Eine neue, alte Zeitung

        Susana Hildalgo (mitte) und Daniel Ayllón (rechts).
Spanien soll eine neue Zeitung bekommen, oder besser gesagt, eine alte Bekannte will zurück an den Kiosk. Es handelt sich um die im Herbst 2007 gegründete und im Februar 2012 eingestellte Tageszeitung El Público. 30 der ehemals 160 Angestellten haben eine Genossenschaft gegründet. Nach der Sommerpause wird es soweit sein. Das Blatt erscheint wieder.
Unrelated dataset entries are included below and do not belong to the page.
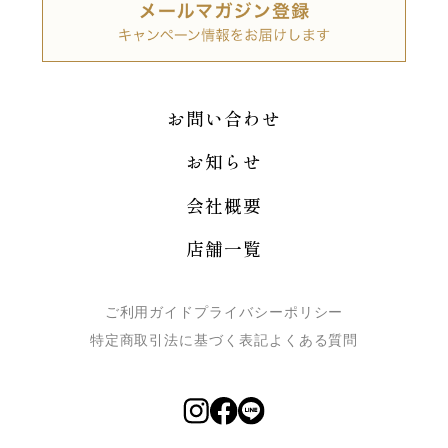
お問い合わせ
お知らせ
会社概要
店舗一覧
ご利用ガイド
プライバシーポリシー
特定商取引法に基づく表記
よくある質問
„Wir werden doppelgleisig fahren“, erklärt Susana Hidalgo (37), Redakteurin der ersten Stunde und bis zur Schließung Nachrichtenchefin bei El Público. „Über die Tagesaktualität werden wir auf unserer Internetseite berichten. Hintergründiges und Reportagen gibt es auf Papier. Wir streben eine Wochenzeitung an, auch wenn wir am Anfang vielleicht nur monatlich oder 14-tägig erscheinen werden.“
El Público war, solange sie täglich am Kiosk war, die Tageszeitung der spanischen Linken. „Vor allem dank der jungen Belegschaft, die Lust hatte auf andere Berichterstattung“, ist sich Hidalgo sicher. Eigentlich war dies so gar nicht vorgesehen. Denn El Público war, da sind sich in Spanien alle sicher, die Option der Regierung des Sozialisten José Luis Rodríguez Zapatero. „Viele sagten uns, dass wir nur solange bestehen würden, bis Zapatero die Wahlen verliert. Wir wollten das nicht glauben und der Besitzer stritt das natürlich ab“, erklärt Hidalgo. Heute weiß sie es besser. Zapatero verlor im November 2011, kurz danach kam das Aus.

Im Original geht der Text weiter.